**STATED GOAL:** In every row, substitute "broken" for "dashed" and leave all other text as is.
---------- RECORD EXTRACTS ----------
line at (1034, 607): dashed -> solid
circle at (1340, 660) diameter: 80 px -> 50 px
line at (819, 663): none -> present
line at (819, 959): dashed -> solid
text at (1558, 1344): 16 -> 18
----------
**CORRECT ANSWER:**
line at (1034, 607): broken -> solid
circle at (1340, 660) diameter: 80 px -> 50 px
line at (819, 663): none -> present
line at (819, 959): broken -> solid
text at (1558, 1344): 16 -> 18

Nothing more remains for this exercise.